What would going home do?
I’d taken this trip for a change of scenery, and giving up on it to fly back to San Diego wouldn’t solve anything. The simple apartment I called “home” was nothing more than a landing pad. In between my commissions and active job sites, I went there. It served no other purpose than to be a place to sleep and store my supplies. Whenever I started a new mural, I found a hotel or rental and called it a temporary home away from home.
Who am I kidding? What if what they say is right? That home isn’t a place but the people you share your life with?
I hoped that wasn’t true. Because I shared my life with no one at all. Part of that was due to habit, but a bigger part of it was due to not knowing what I was looking for in a partner. All I knew was that I hadn’t found him yet.
I may as well just go.It was early days yet, only the very first day of my vacation, but I couldn’t see how my attitude would turn around. Everywhere I looked, I saw all the signs of others being together. Families. Couples. All together and so opposite me—a single loner.
If I gave up on this harebrained idea to enjoy a change of scenery, it wouldn’t be to mope and brood at my apartment by myself. Spending Christmas there would be downright depressing, and I didn’t need that negativity in my life.
I could start that commission in Tampa, though…
My career as a mural artist was an interesting one, and I appreciated that it gave me the opportunity to always be on the move. Since my medium wasn’t a movable item to sell, the pay I received matched the level of complexity of what I had to paint. Private residences paid the most. It wasn’t everyday that a homeowner could commit to an image on their walls forever. My clientele ran more in the public than private sectors of life. Not-for-profit organizations were my number-one source of commissions, and that was done on purpose. I liked the idea that my artwork could better pitch the mission that organizations wanted to stand behind. Animal shelters, churches, homeless centers, halfway houses for women, orphanages, and libraries. Those were the usual groups that wanted to hire me.

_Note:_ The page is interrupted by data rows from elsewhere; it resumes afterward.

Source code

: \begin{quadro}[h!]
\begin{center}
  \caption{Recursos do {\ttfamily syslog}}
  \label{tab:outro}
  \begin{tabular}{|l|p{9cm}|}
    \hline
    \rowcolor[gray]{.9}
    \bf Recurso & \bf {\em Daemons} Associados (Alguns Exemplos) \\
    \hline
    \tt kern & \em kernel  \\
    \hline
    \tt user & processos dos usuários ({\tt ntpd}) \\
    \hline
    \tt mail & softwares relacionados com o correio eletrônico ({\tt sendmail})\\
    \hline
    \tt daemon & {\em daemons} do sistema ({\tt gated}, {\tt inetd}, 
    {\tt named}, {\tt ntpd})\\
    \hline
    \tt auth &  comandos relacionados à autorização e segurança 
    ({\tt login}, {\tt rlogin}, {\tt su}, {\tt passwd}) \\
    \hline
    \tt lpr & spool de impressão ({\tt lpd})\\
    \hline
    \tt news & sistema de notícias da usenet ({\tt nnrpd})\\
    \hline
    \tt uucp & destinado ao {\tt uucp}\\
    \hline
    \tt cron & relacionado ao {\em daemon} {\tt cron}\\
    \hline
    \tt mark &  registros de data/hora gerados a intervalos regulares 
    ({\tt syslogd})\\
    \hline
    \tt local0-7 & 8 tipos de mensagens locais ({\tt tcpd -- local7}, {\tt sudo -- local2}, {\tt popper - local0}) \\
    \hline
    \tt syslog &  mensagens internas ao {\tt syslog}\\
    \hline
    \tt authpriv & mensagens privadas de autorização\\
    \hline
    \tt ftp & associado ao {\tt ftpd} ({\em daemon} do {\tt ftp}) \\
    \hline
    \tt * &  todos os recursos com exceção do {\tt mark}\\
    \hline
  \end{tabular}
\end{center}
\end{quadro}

I was overbooked, but if I wanted to, I could call that one gallery owner back. Located in Tampa, she wanted a new look for the outside of her contemporary arts gallery since the building nextto it had been torn down and the façade was now visible from the street.
Private commissions were fine. They paid the most. But the non-profits were where I felt the most passion. It was my way of giving back.

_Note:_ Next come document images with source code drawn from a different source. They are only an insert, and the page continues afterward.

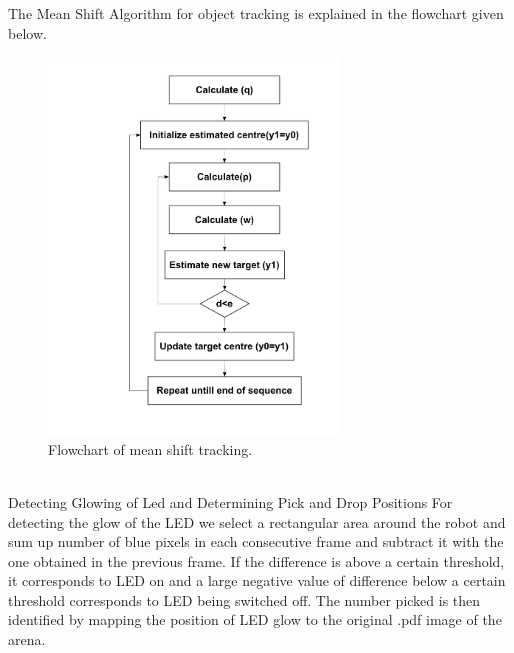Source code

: \documentclass[a4paper,12pt,oneside]{book}
\begin{document}
    The Mean Shift Algorithm for object tracking is explained in the flowchart given below.\\
    \begin{figure}[h!]
		\includegraphics[width=1.2\linewidth, height=10cm]{poc-1.jpg}
		\centering
		\caption{Flowchart of mean shift tracking.}
	\end{figure}\\

Detecting Glowing of Led and Determining Pick and Drop Positions
For detecting the glow of the LED we select a rectangular area around the robot and sum up number of blue pixels in each consecutive frame and subtract it with the one obtained in the previous frame. If the difference is above a certain threshold, it corresponds to LED on and a large negative value of difference below a certain threshold corresponds to LED being switched off. The number picked is then identified by mapping the position of LED glow to the original .pdf image of the arena.  
\end{document}

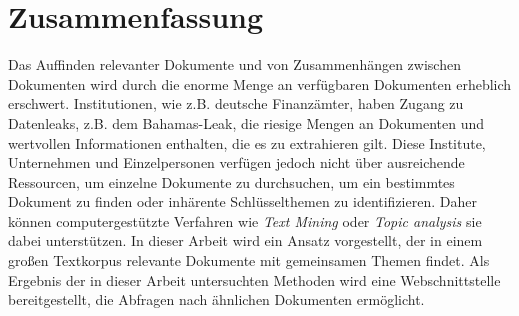\chapter*{Zusammenfassung}

Das Auffinden relevanter Dokumente und von Zusammenhängen zwischen Dokumenten wird durch die enorme Menge an verfügbaren Dokumenten erheblich erschwert.
Institutionen, wie z.B. deutsche Finanzämter, haben Zugang zu Datenleaks, z.B. dem Bahamas-Leak, 
die riesige Mengen an Dokumenten und wertvollen Informationen enthalten, die es zu extrahieren gilt.
Diese Institute, Unternehmen und Einzelpersonen verfügen jedoch nicht über ausreichende Ressourcen, um einzelne Dokumente 
zu durchsuchen, um ein bestimmtes Dokument zu finden oder inhärente Schlüsselthemen zu identifizieren.
Daher können computergestützte Verfahren wie \textit{Text Mining} oder \textit{Topic analysis} sie dabei unterstützen.
In dieser Arbeit wird ein Ansatz vorgestellt, der in einem großen Textkorpus relevante Dokumente mit gemeinsamen Themen findet.
Als Ergebnis der in dieser Arbeit untersuchten Methoden wird eine Webschnittstelle bereitgestellt, die Abfragen nach ähnlichen Dokumenten ermöglicht.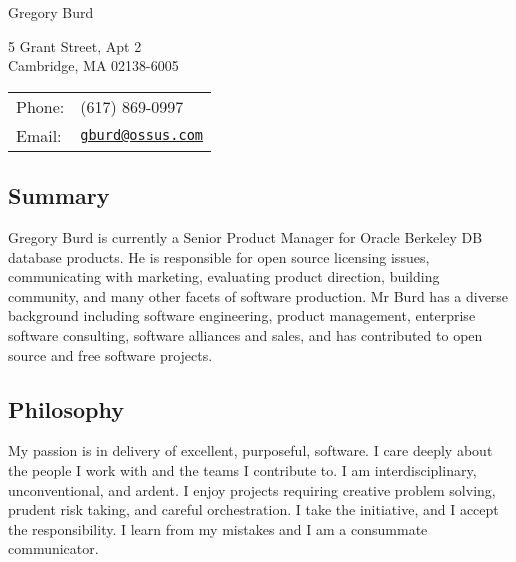 \documentclass[letterpaper]{article}
\def\name{Gregory Burd}
\renewenvironment{itemize}{
  \begin{list}{}{
    \setlength{\leftmargin}{1.5em}
  }
}{
  \end{list}
}
\begin{document}
{\huge \name}


\vspace{0.25in}

\begin{minipage}{0.45\linewidth}
  5 Grant Street, Apt 2 \\
  Cambridge, MA 02138-6005
\end{minipage}
\begin{minipage}{0.45\linewidth}
  \begin{tabular}{ll}
    Phone: & (617) 869-0997 \\
    Email: & \href{mailto:gburd@ossus.com}{\tt gburd@ossus.com} \\
  \end{tabular}
\end{minipage}

\vspace{0.25in}

\subsection*{Summary}

\begin{itemize}
\item Gregory Burd is currently a Senior Product Manager for Oracle Berkeley DB database products. He is responsible for open source licensing issues, communicating with marketing, evaluating product direction, building community, and many other facets of software production. Mr Burd has a diverse background including software engineering, product management, enterprise software consulting, software alliances and sales, and has contributed to open source and free software projects.
\end{itemize}

\subsection*{Philosophy}
\begin{itemize}
\item My passion is in delivery of excellent, purposeful, software. I care deeply about the people I work with and the teams I contribute to. I am interdisciplinary, unconventional, and ardent. I enjoy projects requiring creative problem solving, prudent risk taking, and careful orchestration. I take the initiative, and I accept the responsibility. I learn from my mistakes and I am a consummate communicator.
\end{itemize}
\end{document}
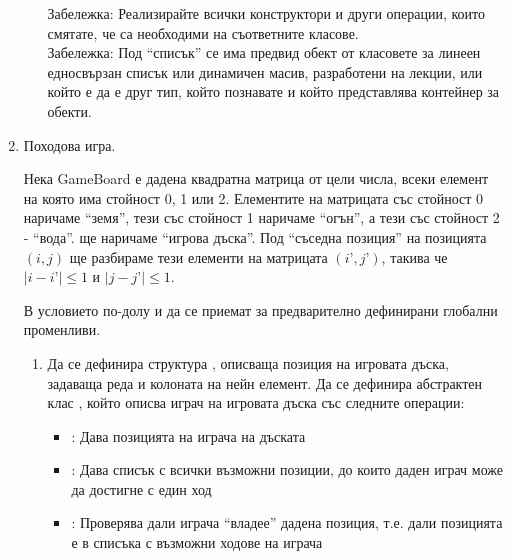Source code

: \begin{enumerate}
\begin{enumerate}[label=\alph*)]


      \begin{flushleft}
      Забележка: Реализирайте всички конструктори и други операции, които смятате, че са необходими на съответните класове.\\

      Забележка: Под ``списък'' се има предвид обект от класовете за линеен едносвързан списък или динамичен масив, разработени на лекции, или който е да е друг тип, който познавате и който представлява контейнер за обекти.

      \end{flushleft}

    \end{enumerate}


    \item \label{zad:boardgame}Походова игра.

    Нека GameBoard е дадена квадратна матрица  от цели числа, всеки елемент на която има стойност 0, 1 или 2. Елементите на матрицата със стойност 0 наричаме ``земя'', тези със стойност 1 наричаме ``огън'', а тези със стойност 2 - ``вода''.  ще наричаме ``игрова дъска''. Под ``съседна позиция'' на позицията $(i,j)$ ще разбираме тези елементи на матрицата $(i’,j’)$, такива че $|i-i’| \leq 1$ и $|j-j’| \leq 1$.

    В условието по-долу  и  да се приемат за предварително дефинирани глобални променливи.

    \begin{enumerate}[label=\alph*)]
      \item Да се дефинира структура , описваща позиция на игровата дъска, задаваща реда и колоната на нейн елемент. Да се дефинира абстрактен клас , който описва играч на игровата дъска със следните операции:

      \begin{itemize}
        \item {}: Дава позицията на играча на дъската
        \item {}: Дава списък с всички възможни позиции, до които даден играч може да достигне с един ход
        \item {}: Проверява дали играча ``владее'' дадена позиция, т.е. дали позицията е в списъка с възможни ходове на играча


\end{itemize}
\end{enumerate}
\end{enumerate}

“Give it another day,” I muttered as I walked toward the local art museum.
As was my routine, I headed to the epicenter of artwork. Every city and new location I traveled to—for work and the rare times I carved out a period of vacationing—I checked out the art. Of course, I did. I was an artist. It was my love language.

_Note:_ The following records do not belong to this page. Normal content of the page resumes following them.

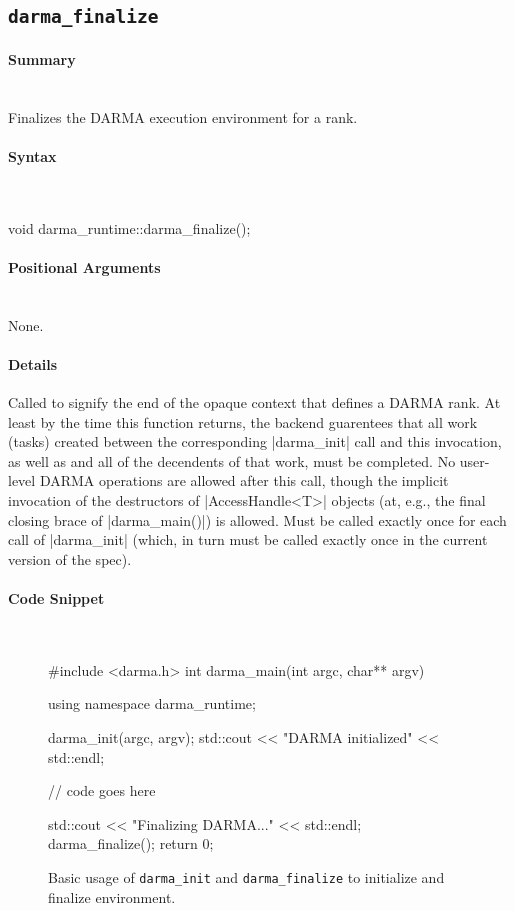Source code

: 
\subsection{\texttt{darma\_finalize}}
\label{ssec:api_fe_finalize}

\paragraph{Summary}\mbox{}\\
Finalizes the DARMA execution environment for a rank.

\paragraph{Syntax}\mbox{}\\ 
\begin{CppCode}
void darma_runtime::darma_finalize();
\end{CppCode}

\paragraph{Positional Arguments}\mbox{} \\
None. 

\paragraph{Details}\mbox{} 
Called to signify the end of the opaque context that defines a DARMA rank.  At
least by the time this function returns, the backend guarentees that all work
(tasks) created between the corresponding |darma\_init| call and this
invocation, as well as and all of the decendents of that work, must be
completed.  No user-level DARMA operations are allowed after this call, though
the implicit invocation of the destructors of |AccessHandle<T>| objects
(at, e.g., the final closing brace of |darma\_main()|) is allowed.  Must
be called exactly once for each call of |darma\_init| (which, in turn
must be called exactly once in the current version of the spec).

\paragraph{Code Snippet}\mbox{} \\
\begin{figure}[!h]
\begin{CppCodeNumb}
#include <darma.h>
int darma_main(int argc, char** argv)
{
  using namespace darma_runtime;

  darma_init(argc, argv);
  std::cout << "DARMA initialized" << std::endl;

  // code goes here

  std::cout << "Finalizing DARMA..." << std::endl;
  darma_finalize();
  return 0;
}
\end{CppCodeNumb}
\caption{Basic usage of \texttt{darma\_init} and \texttt{darma\_finalize} 
to initialize and finalize environment.}
\label{fig:fe_api_init}
\end{figure}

Yet this time, as I ambled through the many galleries and wings of not one but a couple of museums, I didn’t experience that closeness to the paintings or sculptures collected and on display. Fitting in with the other visitors checking out the pieces here, I remained aloof.
Untouched.
Alone.
I had to snap out of this funk!
I couldn’t explain this weird hunch that something was wrong.
With me.
Something bothered me, and I worried that if I couldn’t shake it off, I’d leave.
Hoping my line of business could speak to me, that I would feel more like myself and not obsessed with feeling like I was stuck, I walked a few more blocks to the site where a mural tour would begin. I was already familiar with the name of a couple of theartists who’d done murals in this area. We mural painters were a selective bunch. In the art realm, it really was a case of it being a small world, after all.
Still, I sat on the double-decker bus and smiled at the warmth of sunshine on my cheeks.
Then I felt it. It came back again, that odd sensation I couldn’t ignore.
That strange clutch of my stomach as it tensed.
I furrowed my brow as a cloud passed in front of the sun, robbing me of the warmth that had brightened my spirits for a moment.
Shit.
I had been so stuck in my head, depressed and feeling listless, that I hadn’t realized this was nothing but paranoia, a familiar fear and worry that I’d lived through before.
Someone’s been watching me.
That was what it was. That was what was bugging me in the back of my mind. This sixth sense of feeling someone’s attention on me from afar, yet too close for comfort.
No. That’s nonsense.
No one could be interested in watching me. I was a loner, an artist on a vacation of one. I wasn’t anyone special.